▶ Work item: Check each line of the material that follows, and copy those holding the string "linejoin".

▶ Material to process:
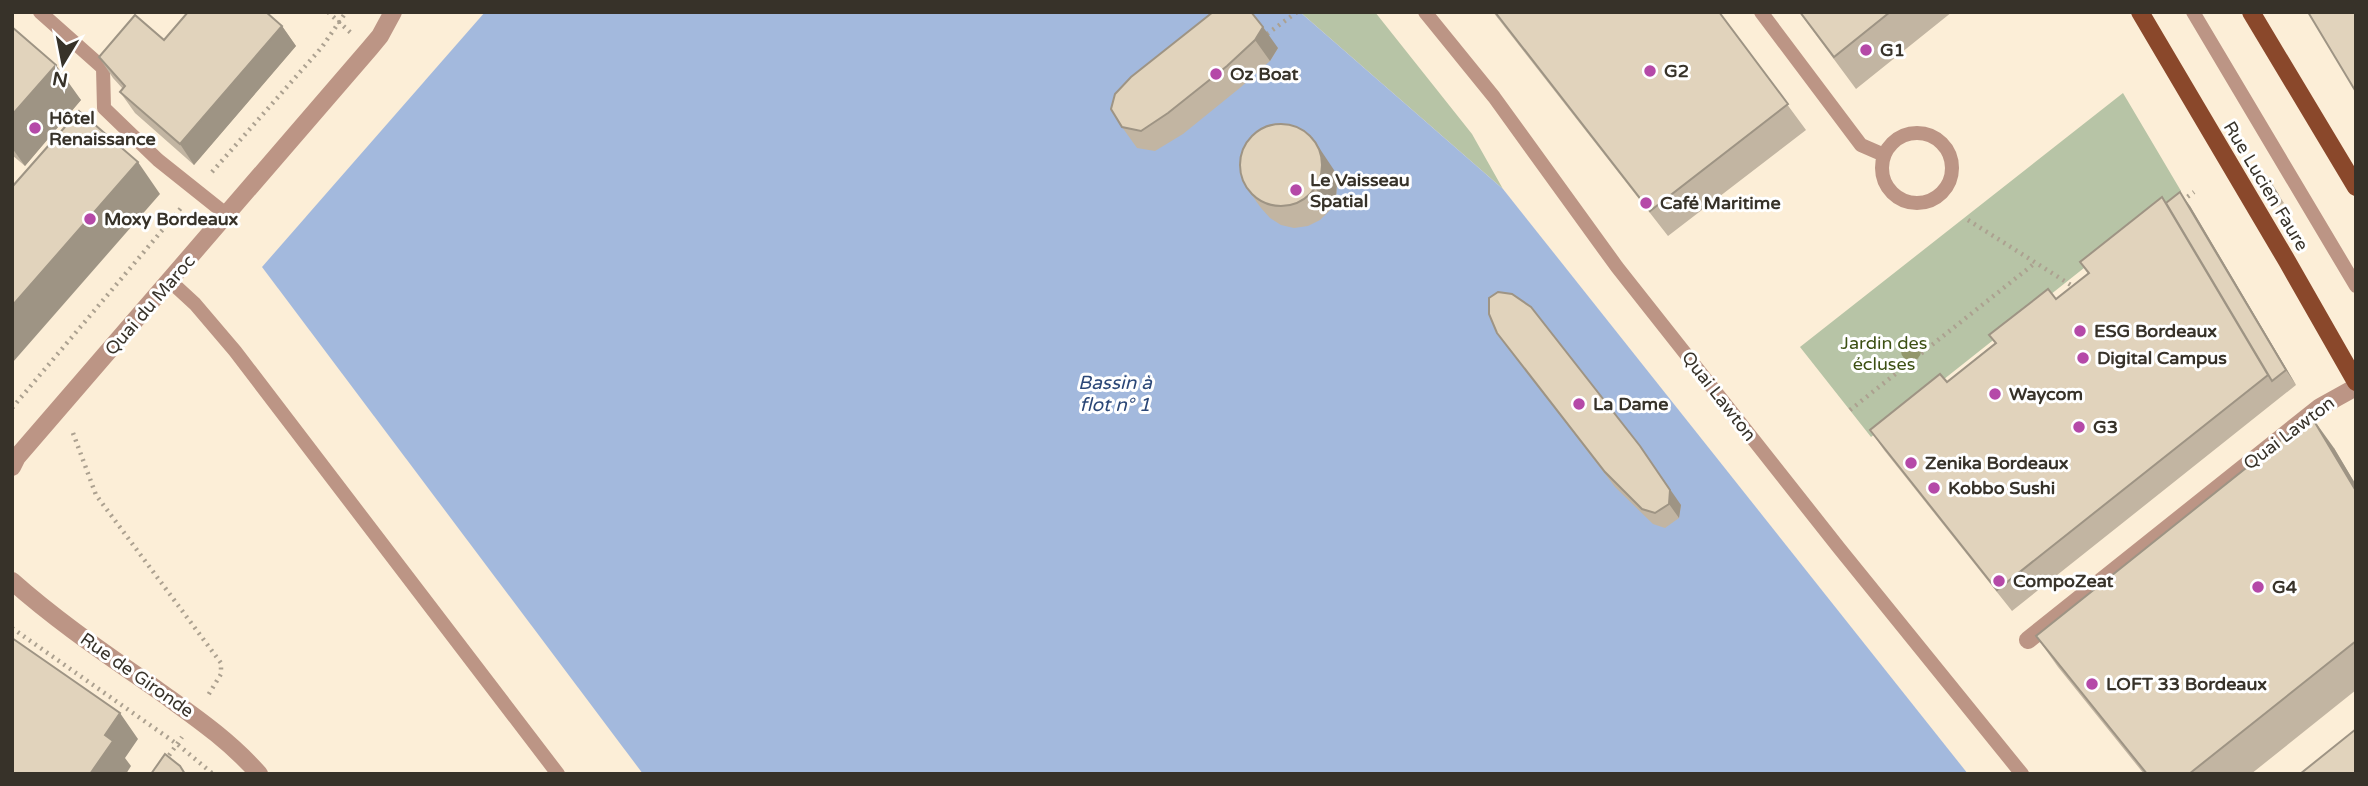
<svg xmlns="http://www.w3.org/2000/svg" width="2368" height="786" font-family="'Varela Round',sans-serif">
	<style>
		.green { fill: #b7c4a6 }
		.water { fill: #a3b9dd }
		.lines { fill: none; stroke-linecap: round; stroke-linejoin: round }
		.path { stroke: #aca190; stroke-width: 4.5; stroke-dasharray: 2 5; stroke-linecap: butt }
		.service { stroke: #bc9585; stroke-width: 14 }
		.pedestrian { stroke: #bc9585; stroke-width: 18 }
		.minor { stroke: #bc9585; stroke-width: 18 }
		.primary { stroke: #8a482b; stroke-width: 18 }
		.tree { fill: #93976b }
		.wall { fill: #c2b5a2 }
		.shaded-wall { fill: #9e9484 }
		.building { fill: #e1d3bc; stroke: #9e9484; stroke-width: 2 }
		.poi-dot { fill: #b549a8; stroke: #fff; stroke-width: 2.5 }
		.labels { text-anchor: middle; stroke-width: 6; stroke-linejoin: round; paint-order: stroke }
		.poi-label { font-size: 18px; font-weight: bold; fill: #373229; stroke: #fff; text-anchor: start }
		.street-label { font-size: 18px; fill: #373229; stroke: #fff }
		.park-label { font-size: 18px; fill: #3d5013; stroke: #fff }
		.water-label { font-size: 19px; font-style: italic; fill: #2b4777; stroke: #fff }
	</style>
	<rect width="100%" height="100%" fill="#fceed7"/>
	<path class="green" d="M1300,12H1375L1472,134L1503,189Z
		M2123,93L2181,191L1871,437L1800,347Z"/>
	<path class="water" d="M485,12H1300L1503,189L1968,774H643L262,267Z"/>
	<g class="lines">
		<path class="path" d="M328,12L351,33
			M1267,34L1297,12
			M212,172L322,47L346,12
			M2182,201L2194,192
			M1968,220L2074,287
			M12,408L181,208
			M1850,410L2035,263
			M73,433L96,495L221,663V674L207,697
			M12,628L177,744L213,774
			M165,761L182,737"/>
		<path class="service" d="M40,12L103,68L104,108L158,160L227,215
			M1425,12L1494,97L1617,267L1839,548L2022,774
			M1761,12L1861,145L1884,155
			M2193,12L2356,286
			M1882 168a35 35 0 1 1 70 0a35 35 0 1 1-70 0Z
			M170,281L195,304L235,351L558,774"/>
		<path class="pedestrian" d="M2028,640L2320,407L2356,387"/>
		<path class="minor" d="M12,467L17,457L370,48L380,36L393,12
			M12,581C58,622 109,656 159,691C195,717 229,740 259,774"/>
		<path class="primary" d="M2140,12L2287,261L2356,382
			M2251,12L2356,187"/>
	</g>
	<circle class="tree" cx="1911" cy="351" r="10"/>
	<path class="wall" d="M1213,12L1278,48L1270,61L1241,87L1183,134L1155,151L1137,148L1122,127Z
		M1493,12H1719L1806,130L1668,236Z
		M1799,12H1952L1856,89Z
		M282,26L296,46L194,165L135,113L120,92L123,89L113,78L99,57L164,40Z
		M12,27L81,100L25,166L12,155Z
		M1334,170L1337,183L1336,197L1330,210L1320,220L1308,226L1294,228L1281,225L1270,218L1261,208L1246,187Z
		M2268,179L2284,203L2277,207L2262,183Z
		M2166,203L2190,206L2296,385L2012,611L1884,450L1870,430L1947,382L1995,343L1989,335L2056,299L2088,274L2080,262Z
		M1497,333L1681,505L1679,518L1665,528L1653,524L1615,487Z
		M2334,448L2356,485V690L2251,774H2144L2058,667L2036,636Z"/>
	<path class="shaded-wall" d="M282,26L296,46L194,165L180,144Z
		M1263,27L1278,48L1270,61L1255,40Z
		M56,65L81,100L25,166L12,148V115Z
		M1312,137L1334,170L1337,183L1336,197L1330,210L1316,189Z
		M138,162L160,194L13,362L12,306Z
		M2180,192L2190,206L2296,385L2286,370Z
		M2311,416L2334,448L2356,485V491Z
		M1640,446L1681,505L1679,518L1669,504Z
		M120,713L138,739L125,758L131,766L126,774H90L105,735Z"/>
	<path class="building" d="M188,12H266L282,26L180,144L120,92L125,86L99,57L135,15L164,40Z
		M1213,12H1251L1263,27L1255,40L1227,66L1168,113L1141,131L1122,127L1111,109L1115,94L1131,77Z
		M1495,12H1719L1788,104L1650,211Z
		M1800,12H1890L1834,57Z
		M2308,12H2356V92Z
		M12,27L56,65L12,115Z
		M79,111L138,162L12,306V187Z
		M1240 165a41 41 0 1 1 82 0a41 41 0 1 1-82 0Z
		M2268,179L2278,195L2272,199L2262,183Z
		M2180,192L2286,370L2272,381L2166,203Z
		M2162,197L2268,375L1997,590L1870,430L1940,374L1947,382L1996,343L1989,335L2048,289L2056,299L2089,273L2080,262Z
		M1498,292L1512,294L1531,307L1640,446L1670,490L1669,504L1655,513L1642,509L1605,472L1497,333L1489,314V298Z
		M2311,416L2356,491V641L2189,774H2147L2036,636Z
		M12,638L120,713L105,735L113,741L90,774H12Z
		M2356,729V774H2300Z
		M165,754L180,766L185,774H151Z"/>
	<g class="poi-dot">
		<circle cx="1866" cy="50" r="7"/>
		<circle cx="1650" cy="71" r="7"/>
		<circle cx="1216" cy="74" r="7"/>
		<circle cx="35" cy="128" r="7"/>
		<circle cx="1296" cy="190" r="7"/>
		<circle cx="1646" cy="203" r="7"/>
		<circle cx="90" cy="219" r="7"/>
		<circle cx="2080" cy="331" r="7"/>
		<circle cx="2083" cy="358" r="7"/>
		<circle cx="1995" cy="394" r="7"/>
		<circle cx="1579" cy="404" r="7"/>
		<circle cx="2079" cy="427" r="7"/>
		<circle cx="1911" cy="463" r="7"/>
		<circle cx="1934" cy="488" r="7"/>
		<circle cx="1999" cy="581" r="7"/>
		<circle cx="2258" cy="587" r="7"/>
		<circle cx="2092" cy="684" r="7"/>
	</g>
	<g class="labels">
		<g class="poi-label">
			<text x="1880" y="56">G1</text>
			<text x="1664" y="77">G2</text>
			<text x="1230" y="80">Oz Boat</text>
			<text x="49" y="124">Hôtel<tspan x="49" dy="21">Renaissance</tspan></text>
			<text x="1310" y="186">Le Vaisseau<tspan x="1310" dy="21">Spatial</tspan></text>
			<text x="1660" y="209">Café Maritime</text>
			<text x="104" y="225">Moxy Bordeaux</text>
			<text x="2094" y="337">ESG Bordeaux</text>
			<text x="2097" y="364">Digital Campus</text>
			<text x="2009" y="400">Waycom</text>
			<text x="1593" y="410">La Dame</text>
			<text x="2093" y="433">G3</text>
			<text x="1925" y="469">Zenika Bordeaux</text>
			<text x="1948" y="494">Kobbo Sushi</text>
			<text x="2013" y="587">CompoZeat</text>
			<text x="2272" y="593">G4</text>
			<text x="2106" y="690">LOFT 33 Bordeaux</text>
		</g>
		<g class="street-label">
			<text transform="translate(2266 186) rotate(59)" y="6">Rue Lucien Faure</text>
			<text transform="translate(150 305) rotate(-49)" y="6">Quai du Maroc</text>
			<text transform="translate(1719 396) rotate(52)" y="6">Quai Lawton</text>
			<text transform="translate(2289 433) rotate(-37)" y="6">Quai Lawton</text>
			<text transform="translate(137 675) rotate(35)" y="6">Rue de Gironde</text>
		</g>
		<g class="park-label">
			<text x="1884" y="349">Jardin des<tspan x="1884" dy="21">écluses</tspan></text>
		</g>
		<g class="water-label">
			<text x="1115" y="389">Bassin à<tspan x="1115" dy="22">flot n° 1</tspan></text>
		</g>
	</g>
	<rect width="2368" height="786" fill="none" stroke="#373229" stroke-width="28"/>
	<g transform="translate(63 63) rotate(190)" stroke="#ffffff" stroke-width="5" paint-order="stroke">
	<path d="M0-5L12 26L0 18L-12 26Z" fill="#373229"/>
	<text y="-10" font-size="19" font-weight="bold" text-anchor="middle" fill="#373229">N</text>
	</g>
</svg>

▶ Written solution:
		.lines { fill: none; stroke-linecap: round; stroke-linejoin: round }
		.labels { text-anchor: middle; stroke-width: 6; stroke-linejoin: round; paint-order: stroke }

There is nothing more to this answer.